■ **Elenco dei compiti**
1 – Rispondi alle seguenti domande sul brano citato, indicando ogni risposta con la stessa lettera della domanda.
(a) In quale ondata del femminismo le donne borghesi hanno iniziato a interessarsi al destino delle prostitute?
(b) Secondo i movimenti abolizionisti, in che modo andrebbe impedito il sex work?
(c) A quale corrente del femminismo sono più vicini i movimenti dei diritti delle sex worker?
2 – Riporta esattamente il testo del brano citato tra "Durante la prima" e "che subiscono quotidianamente.", estremi inclusi.

Durante la prima ondata di femminismo le donne borghesi hanno iniziato ad interessarsi al destino delle prostitute offrendo forme di sostegno e di solidarietà. Nel femminismo contemporaneo (quarta ondata) il tema del sex work si sviluppa su due principali posizioni: l’abolizionismo (ispirazione del femminismo radicale) e femminismo pro sex-work (ispirato dai movimenti dei diritti delle sex worker, più vicini al femminismo liberale). Per i movimenti abolizionisti il sex work andrebbe impedito criminalizzando i clienti poiché la prostituzione è una forma di violenza maschile ed eteronormativa contro le donne. Per  i movimenti pro-sex work invece è importante battersi per la sindacalizzazione, la riduzione del danno, l’educazione sessuale nelle scuole, oltre a combattere contro la libertà delle donne e gli stigma sessuali che subiscono quotidianamente.

■ **Righe fornite**

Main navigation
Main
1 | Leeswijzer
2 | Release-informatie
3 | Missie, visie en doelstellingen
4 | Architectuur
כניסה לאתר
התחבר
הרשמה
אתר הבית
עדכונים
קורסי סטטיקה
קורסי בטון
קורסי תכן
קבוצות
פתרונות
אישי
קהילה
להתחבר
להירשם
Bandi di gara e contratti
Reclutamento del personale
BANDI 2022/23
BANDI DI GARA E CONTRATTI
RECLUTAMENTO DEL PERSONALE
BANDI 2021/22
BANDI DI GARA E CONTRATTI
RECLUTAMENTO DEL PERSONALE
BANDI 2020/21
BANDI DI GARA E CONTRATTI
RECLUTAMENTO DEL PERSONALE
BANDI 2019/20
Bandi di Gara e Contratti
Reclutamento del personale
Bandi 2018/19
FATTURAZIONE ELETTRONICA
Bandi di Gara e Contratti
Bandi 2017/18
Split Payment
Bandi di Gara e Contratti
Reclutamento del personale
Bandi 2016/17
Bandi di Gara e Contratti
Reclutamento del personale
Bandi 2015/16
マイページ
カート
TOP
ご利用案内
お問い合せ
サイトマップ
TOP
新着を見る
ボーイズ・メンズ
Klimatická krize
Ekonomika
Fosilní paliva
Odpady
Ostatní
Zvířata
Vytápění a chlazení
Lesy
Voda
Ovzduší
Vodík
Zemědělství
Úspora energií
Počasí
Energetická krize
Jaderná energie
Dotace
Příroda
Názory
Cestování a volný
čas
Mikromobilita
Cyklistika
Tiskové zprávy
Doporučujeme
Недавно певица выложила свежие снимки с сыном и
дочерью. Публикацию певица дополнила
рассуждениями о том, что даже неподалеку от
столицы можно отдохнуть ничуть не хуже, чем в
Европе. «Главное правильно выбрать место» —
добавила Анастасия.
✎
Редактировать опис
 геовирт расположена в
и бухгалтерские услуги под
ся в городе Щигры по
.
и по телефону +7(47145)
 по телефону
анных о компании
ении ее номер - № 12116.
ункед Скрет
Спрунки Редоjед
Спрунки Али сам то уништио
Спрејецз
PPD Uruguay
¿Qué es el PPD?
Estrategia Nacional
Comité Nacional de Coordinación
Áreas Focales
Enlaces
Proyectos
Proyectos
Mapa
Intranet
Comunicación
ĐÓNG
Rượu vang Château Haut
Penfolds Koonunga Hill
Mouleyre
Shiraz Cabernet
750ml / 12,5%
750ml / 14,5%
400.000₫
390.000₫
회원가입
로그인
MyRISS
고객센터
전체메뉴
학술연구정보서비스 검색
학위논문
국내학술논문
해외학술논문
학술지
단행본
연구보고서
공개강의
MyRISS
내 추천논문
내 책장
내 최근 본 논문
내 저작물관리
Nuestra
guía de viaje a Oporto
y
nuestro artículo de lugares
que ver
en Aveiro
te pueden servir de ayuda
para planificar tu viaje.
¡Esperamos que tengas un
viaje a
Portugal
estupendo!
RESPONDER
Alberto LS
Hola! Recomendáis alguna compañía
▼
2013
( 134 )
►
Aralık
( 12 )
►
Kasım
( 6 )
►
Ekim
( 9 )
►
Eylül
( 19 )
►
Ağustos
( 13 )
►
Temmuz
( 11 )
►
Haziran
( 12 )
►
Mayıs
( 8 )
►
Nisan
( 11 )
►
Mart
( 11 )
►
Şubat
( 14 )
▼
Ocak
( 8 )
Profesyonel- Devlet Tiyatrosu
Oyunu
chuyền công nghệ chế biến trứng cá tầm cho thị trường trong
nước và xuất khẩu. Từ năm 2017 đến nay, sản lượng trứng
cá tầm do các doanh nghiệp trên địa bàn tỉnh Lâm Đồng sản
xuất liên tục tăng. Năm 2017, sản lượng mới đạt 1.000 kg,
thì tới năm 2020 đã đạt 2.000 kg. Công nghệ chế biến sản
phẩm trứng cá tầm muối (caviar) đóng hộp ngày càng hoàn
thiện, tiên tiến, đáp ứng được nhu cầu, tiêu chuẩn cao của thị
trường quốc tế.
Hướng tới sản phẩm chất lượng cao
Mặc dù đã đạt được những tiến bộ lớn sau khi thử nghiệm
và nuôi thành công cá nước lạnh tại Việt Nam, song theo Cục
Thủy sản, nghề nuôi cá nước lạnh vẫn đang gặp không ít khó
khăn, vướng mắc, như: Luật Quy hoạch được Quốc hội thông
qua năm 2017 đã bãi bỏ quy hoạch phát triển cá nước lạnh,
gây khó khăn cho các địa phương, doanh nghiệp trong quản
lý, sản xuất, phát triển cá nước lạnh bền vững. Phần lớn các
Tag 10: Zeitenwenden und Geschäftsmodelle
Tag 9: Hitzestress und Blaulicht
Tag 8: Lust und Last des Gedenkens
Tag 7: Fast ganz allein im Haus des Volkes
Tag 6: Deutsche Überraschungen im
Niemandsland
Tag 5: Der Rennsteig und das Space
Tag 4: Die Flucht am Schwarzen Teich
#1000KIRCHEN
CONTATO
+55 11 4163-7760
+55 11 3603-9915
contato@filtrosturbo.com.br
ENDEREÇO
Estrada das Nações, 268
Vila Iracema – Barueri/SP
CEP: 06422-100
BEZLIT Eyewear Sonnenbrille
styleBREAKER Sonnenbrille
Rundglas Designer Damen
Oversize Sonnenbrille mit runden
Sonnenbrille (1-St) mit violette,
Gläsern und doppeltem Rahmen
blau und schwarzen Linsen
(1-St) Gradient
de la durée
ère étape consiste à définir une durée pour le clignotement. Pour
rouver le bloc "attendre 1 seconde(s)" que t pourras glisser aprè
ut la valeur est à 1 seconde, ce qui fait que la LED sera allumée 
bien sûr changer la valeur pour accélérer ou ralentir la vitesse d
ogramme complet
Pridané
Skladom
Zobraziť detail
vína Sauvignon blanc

■ **Risposte per punto**
1 –
(a) Nella prima ondata di femminismo.
(b) Criminalizzando i clienti.
(c) Al femminismo liberale.

2 –
Durante la prima ondata di femminismo le donne borghesi hanno iniziato ad interessarsi al destino delle prostitute offrendo forme di sostegno e di solidarietà. Nel femminismo contemporaneo (quarta ondata) il tema del sex work si sviluppa su due principali posizioni: l’abolizionismo (ispirazione del femminismo radicale) e femminismo pro sex-work (ispirato dai movimenti dei diritti delle sex worker, più vicini al femminismo liberale). Per i movimenti abolizionisti il sex work andrebbe impedito criminalizzando i clienti poiché la prostituzione è una forma di violenza maschile ed eteronormativa contro le donne. Per  i movimenti pro-sex work invece è importante battersi per la sindacalizzazione, la riduzione del danno, l’educazione sessuale nelle scuole, oltre a combattere contro la libertà delle donne e gli stigma sessuali che subiscono quotidianamente.